Ces résultats ont des implications sur plusieurs plans, notamment pour ma discipline. Ils questionnent notamment l’utilisation des seuils « sexe spécifiques » dans la recherche et dans la pratique clinique. Je n’apporte pas de recommandations figées et universelles à ce sujet, mais plutôt une invitation à réfléchir sur les justification et impact de l’utilisation de tels seuils au regard du fait que des mécanismes sociaux sont en jeu.
Je pense aussi que la principale nouveauté de mon approche dans le champ de la recherche sur le sexe/genre en biologie/santé est d’avoir montré que l’on peut étudier le « genre » sans le penser, le définir et le mesurer comme une caractéristique individuelle mais plutôt comme un phénomène structurel, systémique. Cette nouvelle approche offre un cadre analytique rigoureux et puissant pour comprendre les mécanismes qui construisent les différences entre les hommes et les femmes et peut donc contribuer à comprendre la spécificité de l’incorporation genrée du social et la façon dont elle s’articule avec la physiologie sexuée. Et montrer que ces différences hommes-femmes reposent, au moins en partie, sur des mécanismes sociaux implique aussi la possibilité de les réduire car, si on ne peut pas modifier le génome, au contraire, l’environnement social, la socialisation, les comportements, etc. semblent des univers sur lesquels on peut agir d’un point de vue de sante publique.
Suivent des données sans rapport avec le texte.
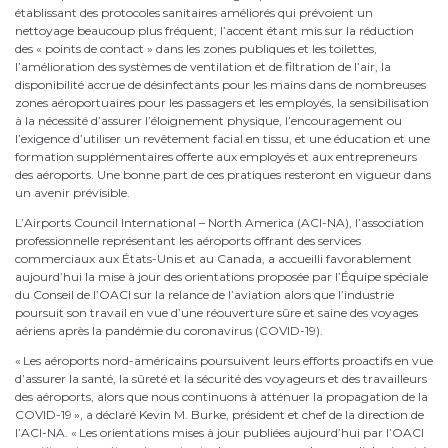
établissant des protocoles sanitaires améliorés qui prévoient un
nettoyage beaucoup plus fréquent, l’accent étant mis sur la réduction
des « points de contact » dans les zones publiques et les toilettes,
l’amélioration des systèmes de ventilation et de filtration de l’air, la
disponibilité accrue de désinfectants pour les mains dans de nombreuses
zones aéroportuaires pour les passagers et les employés, la sensibilisation
à la nécessité d’assurer l’éloignement physique, l’encouragement ou
l’exigence d’utiliser un revêtement facial en tissu, et une éducation et une
formation supplémentaires offerte aux employés et aux entrepreneurs
des aéroports. Une bonne part de ces pratiques resteront en vigueur dans
un avenir prévisible.
L’Airports Council International – North America (ACI-NA), l’association
professionnelle représentant les aéroports offrant des services
commerciaux aux États-Unis et au Canada, a accueilli favorablement
aujourd’hui la mise à jour des orientations proposée par l’Équipe spéciale
du Conseil de l’OACI sur la relance de l’aviation alors que l’industrie
poursuit son travail en vue d’une réouverture sûre et saine des voyages
aériens après la pandémie du coronavirus (COVID-19).
« Les aéroports nord-américains poursuivent leurs efforts proactifs en vue
d’assurer la santé, la sûreté et la sécurité des voyageurs et des travailleurs
des aéroports, alors que nous continuons à atténuer la propagation de la
COVID-19 », a déclaré Kevin M. Burke, président et chef de la direction de
l’ACI-NA. « Les orientations mises à jour publiées aujourd’hui par l’OACI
Mais au-delà de ses conclusions scientifiques, un élément que j’aimerais avoir transmis à travers la translation de mon travail de thèse dans cet ouvrage destiné à un public plus large, c’est l’idée d’une intrication forte du biologique et du social. Notre biologie impacte notre vie sociale et nos comportements, mais notre vie sociale et nos comportements impactent aussi notre corps et notre biologie. C’est un point capital car le corps et la biologie ont longtemps et sont encore aujourd’hui utilisés pour expliquer, figer et même légitimer des différences de comportements ou sociales. Il est donc, à mon sens, important de rappeler que le corps aussi est dynamique, évolutif et construit.